Another noteworthy “misconception”? The alleged inability of the SEC to mandate disclosures if they are not directly related to a company’s income. “Many [people] have come to believe (incorrectly) that the SEC is legally prohibited from requiring specific disclosures unless it can demonstrate that each disclosure is individually material to the bottom line of every public company,” Lee asserted. However, she argued that the SEC’s authority is not limited by a requirement that “each individual metric required is material to each and every public company subject to the rule,” and instead, it has “full rulemaking authority to require disclosures in the public interest and for the protection of investors.” 

As for what such potential ESG disclosures would look like, John Coates, the SEC’s Acting Director for the Division of Corporation Finance stated in March that “many ESG-related issues are similar to ones we have faced before,” pointing to “Asbestos-related disclosure” as a “great example, [as] for years, asbestos-related risks were invisible, and information about asbestos would likely have been called ‘non-financial.’” Yet, over time, he noted that those risks “went from invisible to visible to extremely clear, and clearly financial.” 

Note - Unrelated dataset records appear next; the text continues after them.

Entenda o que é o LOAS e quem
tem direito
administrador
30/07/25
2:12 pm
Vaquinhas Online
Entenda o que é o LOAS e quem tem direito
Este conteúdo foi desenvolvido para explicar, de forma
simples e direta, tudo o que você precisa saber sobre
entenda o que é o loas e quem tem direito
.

Doing away with these “misnomers” and others is necessary, Lee argues, in light of the fact that “all manner of market participants [are] embracing ESG factors as significant drivers of decision-making, risk assessment, and capital allocation precisely because of their relationship to firm value,” and investors have “been overwhelmingly clear in their views that climate risk and other ESG matters are material to their investment and voting decisions.” 

In terms of what the SEC’s enduring focus on the ESG realm and the increasing-likely “prospect of SEC disclosure requirements specific to corporate climate and ESG impacts of corporate supply chains” means for publicly-traded companies, including fashion industries entities, Baker McKenzie attorneys Maria Piontkovska and Reagan R. Demas contend that it increases the risk for those that “have not yet developed risk-based responsible sourcing, sustainability and ESG compliance programs.” In preparation for the expected enactment of climate and ESG disclosure rules that “are under development,” they advise companies to prepare by “considering the efficacy of current policies, procedures, and other program elements to cover the risk of climate, social, and governance failures both in supply chains and in broader business operations.” 

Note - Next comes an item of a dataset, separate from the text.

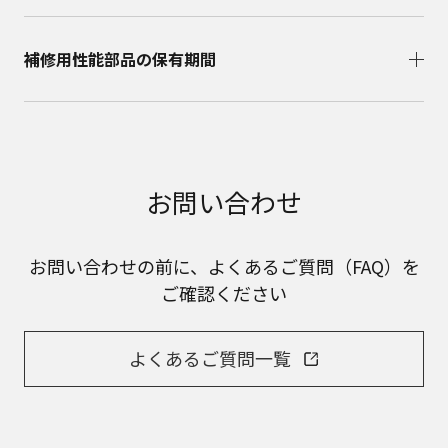
補修用性能部品の保有期間​
お問い合わせ
お問い合わせの前に、よくあるご質問（FAQ）を
ご確認ください
よくあるご質問一覧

On a broader scale and in much the same vein as the SEC’s proposed rule-making on standardized ESG and climate disclosures is being hailed as likely to allow for  “apples-to-apples” comparisons across different companies’ disclosures, and therefore, to potentially give rise to more transparency for the benefit of investors (and consumers), there is a globally-spanning push for governments to mandate “climate-related disclosures to properly assess” climate and ESG-related progress, such as efforts to cut down on greenhouse gas emissions. 

Experts are urging governments in the Asia-Pacific region, for instance, to adopt “standardized rules on climate-related financial disclosures by companies, as sustainability is increasingly becoming an important consideration in investment decisions,” and particularly, as countries in the region set “net-zero goals for carbon emissions,” S&P Global’s Rebecca Isjwara recently reported. On that note, Sarah Barker, a partner and the head of climate risk governance at Australia-based law firm MinterEllison, stated that “investors are concerned about the lack of comparability in information that is published” by companies due to a lack of “universal assumptions, trajectories and/or metrics.”